Петельников дунул на покрасневшую кожу — пилить предстояло не в одном месте.
— Где кандалы достали?
— В краеведческом музее.
Слесарь бы с этой работой справился быстрее, но учителя решили, что работник уголовного розыска отомкнёт кандалы, как свою квартиру. Петельников не удивлялся. В прошлом году в отделение привели пятиклассника со странным узлом вместо головы. Когда размотали, то обнаружили ночной горшок, который мальчишка надел вместо каски, потому что играл в войну и ему по жребию выпало быть фашистом. Горшок не снимался. Петельников снял, нагрев его горячей водой.
— Потерпи, Витька, режу последнюю железку.
Тут не помешали бы рукавицы. Пальцы уже саднило.
Появился волдырь, белый и водянистый, как медуза. Если он лопнет, а он обязательно лопнет, то металл полотна ляжет на розовую кожицу. Не бинтовать же руку при мальчишке.
Петельникову пришла мысль, та самая, благодатная, которую проще извлечь из маленького волдыря, чем из больших книг: насколько всё-таки спорт легче физической работы, как и всё то, где есть удовольствие, здоровье и добровольность.
Он почувствовал в пальце резь — волдырь лопнул. Но тут же раздался и амбарный звон от упавших на пол цепей.
— Как это там?… — спросил мокрый инспектор.
Витька его понял сразу — видимо, сброшенные кандалы в русском человеке могут всколыхнуть только одни слова:
— Оковы тяжкие падут, Темницы рухнут — и свобода…
— Молодец. Теперь знаешь, чем царская полиция отличается от советской милиции?
— Полицаи были усатые и с нагайками.
— Полиция заковывала в кандалы, а милиция расковывает. Понял? Забирай свои древности…
— Спасибо, — сказал Витька и, позвякивая железом, скрылся за дверью.
Петельников намочил платок и приложил к пальцам. Сильно болел один, кровоточащий. Угробив на эти кандалы два часа с лишним, он теперь опасался не застать директора. Инспектор выглянул в окно — машина стояла, теперь на неё была вся надежда…
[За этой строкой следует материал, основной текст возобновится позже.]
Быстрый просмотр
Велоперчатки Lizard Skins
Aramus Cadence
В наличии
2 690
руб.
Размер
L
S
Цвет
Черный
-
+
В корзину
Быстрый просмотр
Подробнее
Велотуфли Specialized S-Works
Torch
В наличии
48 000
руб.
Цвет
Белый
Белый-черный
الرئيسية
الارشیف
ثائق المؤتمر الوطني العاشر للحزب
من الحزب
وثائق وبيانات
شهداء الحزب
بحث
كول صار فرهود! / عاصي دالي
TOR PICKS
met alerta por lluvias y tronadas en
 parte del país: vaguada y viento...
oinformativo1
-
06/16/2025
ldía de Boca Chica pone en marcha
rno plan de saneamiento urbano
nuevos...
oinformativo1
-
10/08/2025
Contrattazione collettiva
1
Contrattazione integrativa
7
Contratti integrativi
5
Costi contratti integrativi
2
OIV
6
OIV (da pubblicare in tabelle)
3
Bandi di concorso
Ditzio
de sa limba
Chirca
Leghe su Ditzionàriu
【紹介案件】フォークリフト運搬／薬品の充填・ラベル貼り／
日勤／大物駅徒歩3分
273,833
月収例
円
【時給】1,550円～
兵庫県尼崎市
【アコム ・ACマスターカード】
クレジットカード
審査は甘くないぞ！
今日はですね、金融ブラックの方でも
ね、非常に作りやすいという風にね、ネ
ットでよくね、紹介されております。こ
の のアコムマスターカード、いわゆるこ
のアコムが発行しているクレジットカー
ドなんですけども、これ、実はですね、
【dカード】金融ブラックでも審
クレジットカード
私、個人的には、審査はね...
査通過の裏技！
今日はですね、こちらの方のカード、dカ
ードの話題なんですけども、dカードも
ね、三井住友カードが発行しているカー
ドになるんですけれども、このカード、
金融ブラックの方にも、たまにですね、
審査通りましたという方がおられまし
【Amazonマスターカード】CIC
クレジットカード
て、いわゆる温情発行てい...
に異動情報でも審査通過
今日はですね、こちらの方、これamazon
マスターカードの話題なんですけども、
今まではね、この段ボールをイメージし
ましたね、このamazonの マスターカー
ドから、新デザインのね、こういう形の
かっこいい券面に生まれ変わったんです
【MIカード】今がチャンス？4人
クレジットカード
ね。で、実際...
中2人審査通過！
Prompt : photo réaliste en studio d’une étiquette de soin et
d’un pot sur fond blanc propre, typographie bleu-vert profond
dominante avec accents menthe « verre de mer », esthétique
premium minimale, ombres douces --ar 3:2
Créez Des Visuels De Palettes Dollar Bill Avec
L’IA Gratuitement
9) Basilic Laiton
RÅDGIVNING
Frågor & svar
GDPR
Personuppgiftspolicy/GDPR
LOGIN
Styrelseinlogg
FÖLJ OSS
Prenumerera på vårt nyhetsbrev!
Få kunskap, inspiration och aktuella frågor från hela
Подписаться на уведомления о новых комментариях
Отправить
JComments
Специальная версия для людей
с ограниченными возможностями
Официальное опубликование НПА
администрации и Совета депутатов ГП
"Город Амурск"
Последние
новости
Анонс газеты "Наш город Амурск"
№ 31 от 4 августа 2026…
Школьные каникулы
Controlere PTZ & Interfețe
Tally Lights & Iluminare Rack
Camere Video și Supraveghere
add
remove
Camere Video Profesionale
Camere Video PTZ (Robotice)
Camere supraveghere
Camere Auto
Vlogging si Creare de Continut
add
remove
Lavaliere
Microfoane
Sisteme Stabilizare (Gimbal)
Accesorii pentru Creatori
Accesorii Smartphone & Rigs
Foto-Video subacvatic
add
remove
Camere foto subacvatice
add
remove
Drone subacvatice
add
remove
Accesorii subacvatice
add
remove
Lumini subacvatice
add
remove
Универмаг кипел людьми, будто стоял в центре города. Инспектор прошёл со двора и оказался в тихом, плохо освещённом коридоре.
— Здравствуйте, товарищ инспектор, — услышал он из полутьмы. — Кого вы ищете?
— Директора.
— Я вас провожу.
Заведующая одного из отделов — он уже не помнил, какого, — повела его закоулками, пока они не оказались в просторной комнате, похожей на приёмную.
— Пожалуйста, — показала она на дверь с табличкой «Директор».
Петельников толкнулся.
— Нет, не пожалуйста, — возразил он, поскольку дверь не поддалась.
— Значит, ушёл домой… А что вы хотели?
Инспектор окинул взглядом пышную тридцатилетнюю блондинку, которая была сама любезность.
— Поговорить. Потом, я заказывал характеристику на Плашкина…
— Она готова, я сама подписывала как член месткома. Лежит у директора на столе. Знаете что, я схожу за вторым ключом от кабинета. Подождите, пожалуйста…
Эта любезность не очень-то обольщала инспектора. Естественно, в универмаг пришёл работник милиции. Петельникова не трогало, когда подчинялись должности; он ценил то подчинение, которое вызывала личность. Потому что покорность администратору — вынужденная, подчинение личности — убеждённое. Может быть, поэтому инспектору нравилось быть с женщинами, ибо они любили его не за чин и престиж, а за то, что он именно такой.